4.  Not only that, but corporations write the legislation to often smother competition, further diminishing the free market.  If we deregulate we will make it easier for smaller companies to come in and compete with the big guys, making the products more efficient and cost effective.

5. None of this happens in what we have now.  The government intervention built the housing bubble, everyone lost their houses, and the big corporations got checks from the government.  Our problem isn’t free markets which allow companies to fail and doesn’t build bubbles, it is the government and the government power intervening in the markets!

So, the book that changed my life by illustrating all of this was The Creature from Jekyll Island by G. Edward Griffin.  My friend let me borrow his copy while we were in the stalemate of “government is good” vs “government is bad”.  What better way to illustrate the fallacy that we live in a capitalist society than by exposing the Federal Reserve system!  The most anti-capitalist system there is!  It is an entertaining, but informative read.
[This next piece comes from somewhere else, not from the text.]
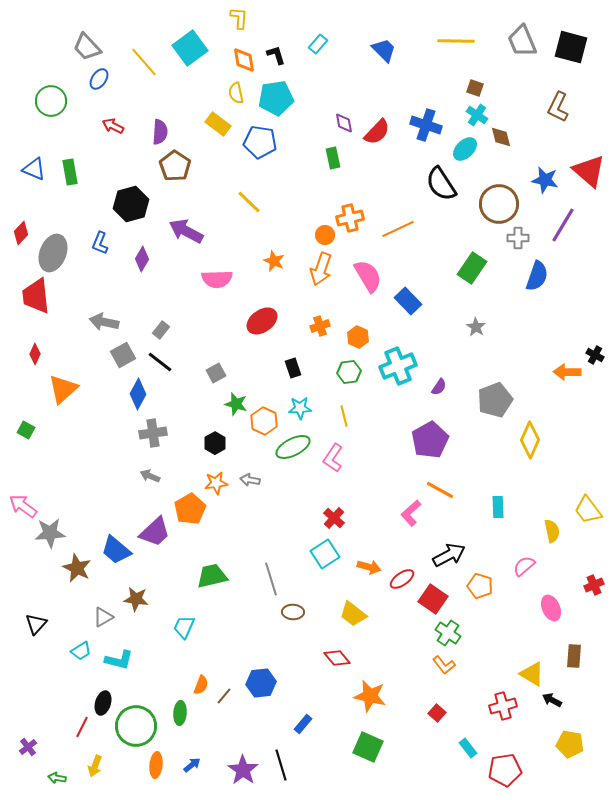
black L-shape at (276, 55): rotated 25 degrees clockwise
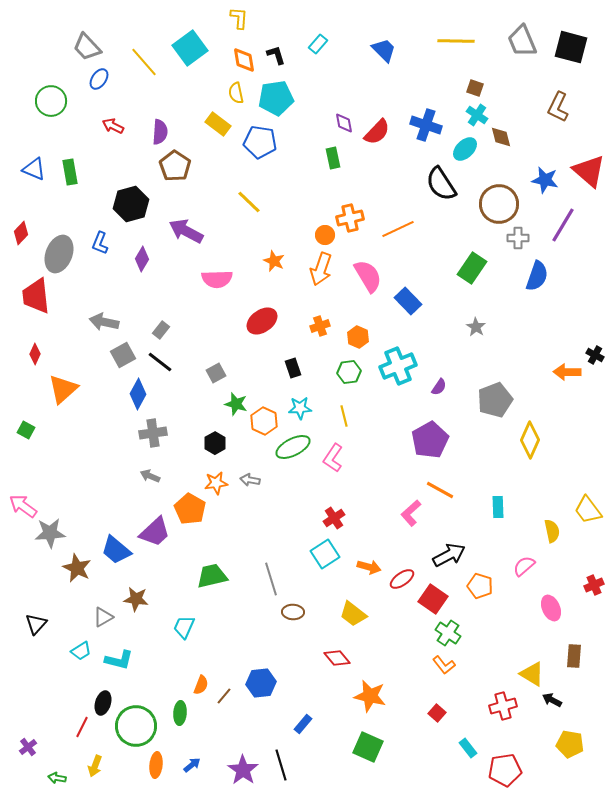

It is long, but reads like a detective story, and just reading one chapter can change your life.  It changed mine!

P.S. Oh, it is easy, reads like a fictional novel, but true!

Is filled to the brim with history, interesting, that you won’t get anywhere else.

I think it is actually considered a history book, and shows how capitalism and monetary systems have been in reality for a long time.  Finally, it accurately documents the immorality of the folks behind the Federal reserve system and things like bank bailouts.